=== Section Start ===

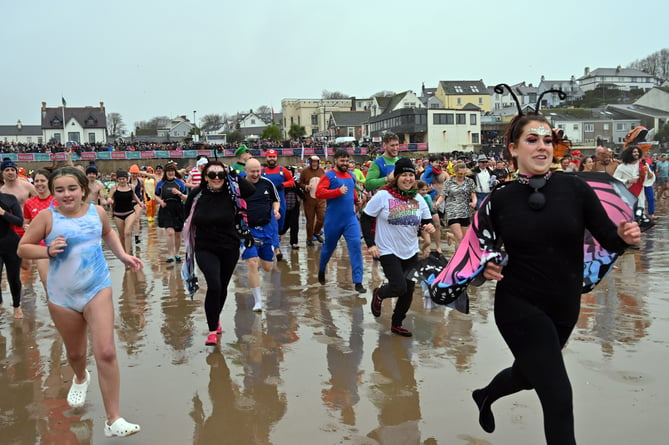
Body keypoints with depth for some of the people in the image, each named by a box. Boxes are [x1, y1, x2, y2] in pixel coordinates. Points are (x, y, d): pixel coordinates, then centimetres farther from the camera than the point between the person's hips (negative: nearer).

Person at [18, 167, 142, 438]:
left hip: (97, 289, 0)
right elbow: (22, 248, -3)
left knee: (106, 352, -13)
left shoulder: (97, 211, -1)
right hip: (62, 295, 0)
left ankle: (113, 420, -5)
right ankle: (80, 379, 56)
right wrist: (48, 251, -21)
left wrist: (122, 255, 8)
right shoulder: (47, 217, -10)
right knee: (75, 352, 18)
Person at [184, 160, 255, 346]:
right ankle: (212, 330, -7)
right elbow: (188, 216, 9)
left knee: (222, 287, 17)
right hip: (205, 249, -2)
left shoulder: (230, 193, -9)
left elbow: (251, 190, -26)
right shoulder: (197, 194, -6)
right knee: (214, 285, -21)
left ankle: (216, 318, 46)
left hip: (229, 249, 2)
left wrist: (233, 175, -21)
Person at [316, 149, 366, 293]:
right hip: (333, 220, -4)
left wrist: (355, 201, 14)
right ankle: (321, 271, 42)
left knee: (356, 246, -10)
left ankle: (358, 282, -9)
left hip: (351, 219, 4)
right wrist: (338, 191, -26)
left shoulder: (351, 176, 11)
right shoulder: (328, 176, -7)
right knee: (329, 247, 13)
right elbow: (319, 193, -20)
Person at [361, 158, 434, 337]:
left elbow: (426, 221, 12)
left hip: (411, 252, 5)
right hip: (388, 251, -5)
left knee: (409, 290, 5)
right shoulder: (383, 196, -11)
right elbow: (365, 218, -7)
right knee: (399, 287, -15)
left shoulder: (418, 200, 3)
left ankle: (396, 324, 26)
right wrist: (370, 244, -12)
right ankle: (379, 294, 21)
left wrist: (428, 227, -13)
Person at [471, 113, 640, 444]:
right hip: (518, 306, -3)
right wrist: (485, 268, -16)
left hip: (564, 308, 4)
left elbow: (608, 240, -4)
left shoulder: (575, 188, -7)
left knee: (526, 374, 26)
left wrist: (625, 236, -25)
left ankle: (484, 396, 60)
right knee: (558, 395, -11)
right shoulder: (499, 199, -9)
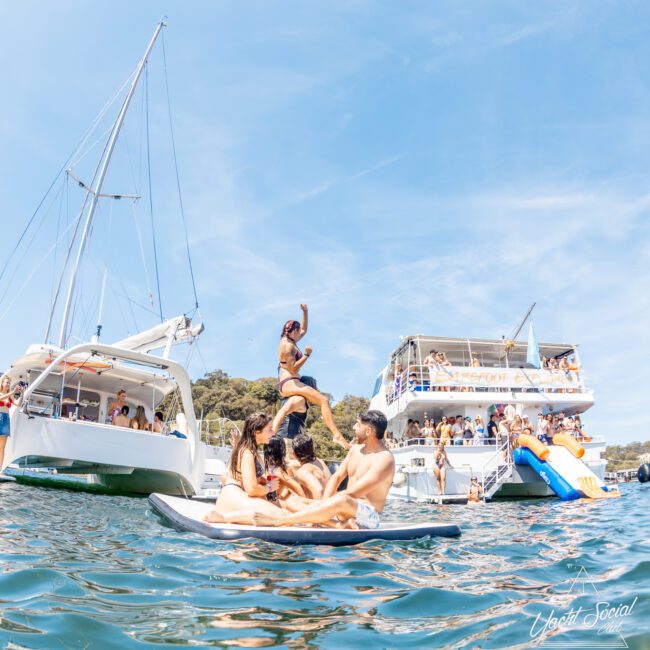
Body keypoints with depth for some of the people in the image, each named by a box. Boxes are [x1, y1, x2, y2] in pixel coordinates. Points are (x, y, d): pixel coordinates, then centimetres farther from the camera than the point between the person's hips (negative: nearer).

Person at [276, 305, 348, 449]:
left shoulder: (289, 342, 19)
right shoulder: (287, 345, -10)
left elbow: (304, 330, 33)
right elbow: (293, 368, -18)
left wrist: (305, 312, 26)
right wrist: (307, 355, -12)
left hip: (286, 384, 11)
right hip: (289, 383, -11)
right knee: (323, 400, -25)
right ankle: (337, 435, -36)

=== Section End ===
=== Section Start ===

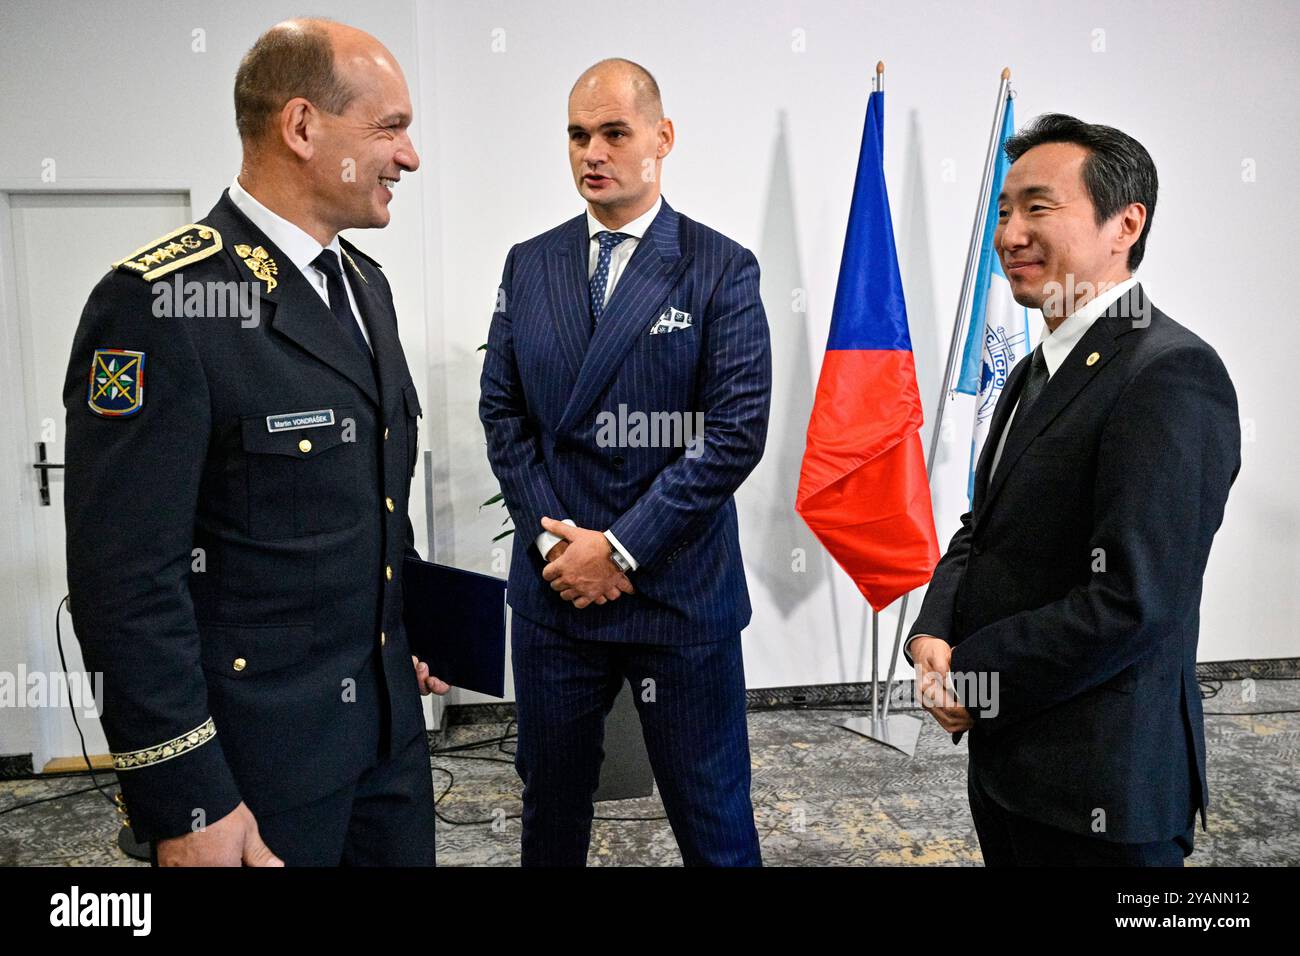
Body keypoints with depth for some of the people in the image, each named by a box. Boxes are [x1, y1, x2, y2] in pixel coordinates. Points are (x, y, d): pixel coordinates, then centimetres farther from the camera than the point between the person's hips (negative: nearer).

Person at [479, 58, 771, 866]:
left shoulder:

=== Section End ===

Work to be completed:
Copy the stretch of the records above that opens with the line containing "left knee: (222, 287, 17)" and closes with the line containing "right shoulder: (499, 199, -9)", both of those lines included. Keep every line unchanged.

Answer section:
left knee: (222, 287, 17)
right hip: (205, 249, -2)
left shoulder: (230, 193, -9)
left elbow: (251, 190, -26)
right shoulder: (197, 194, -6)
right knee: (214, 285, -21)
left ankle: (216, 318, 46)
left hip: (229, 249, 2)
left wrist: (233, 175, -21)
Person at [316, 149, 366, 293]:
right hip: (333, 220, -4)
left wrist: (355, 201, 14)
right ankle: (321, 271, 42)
left knee: (356, 246, -10)
left ankle: (358, 282, -9)
left hip: (351, 219, 4)
right wrist: (338, 191, -26)
left shoulder: (351, 176, 11)
right shoulder: (328, 176, -7)
right knee: (329, 247, 13)
right elbow: (319, 193, -20)
Person at [361, 158, 434, 337]:
left elbow: (426, 221, 12)
left hip: (411, 252, 5)
right hip: (388, 251, -5)
left knee: (409, 290, 5)
right shoulder: (383, 196, -11)
right elbow: (365, 218, -7)
right knee: (399, 287, -15)
left shoulder: (418, 200, 3)
left ankle: (396, 324, 26)
right wrist: (370, 244, -12)
right ankle: (379, 294, 21)
left wrist: (428, 227, -13)
Person at [471, 113, 640, 444]:
right hip: (518, 306, -3)
right wrist: (485, 268, -16)
left hip: (564, 308, 4)
left elbow: (608, 240, -4)
left shoulder: (575, 188, -7)
left knee: (526, 374, 26)
left wrist: (625, 236, -25)
left ankle: (484, 396, 60)
right knee: (558, 395, -11)
right shoulder: (499, 199, -9)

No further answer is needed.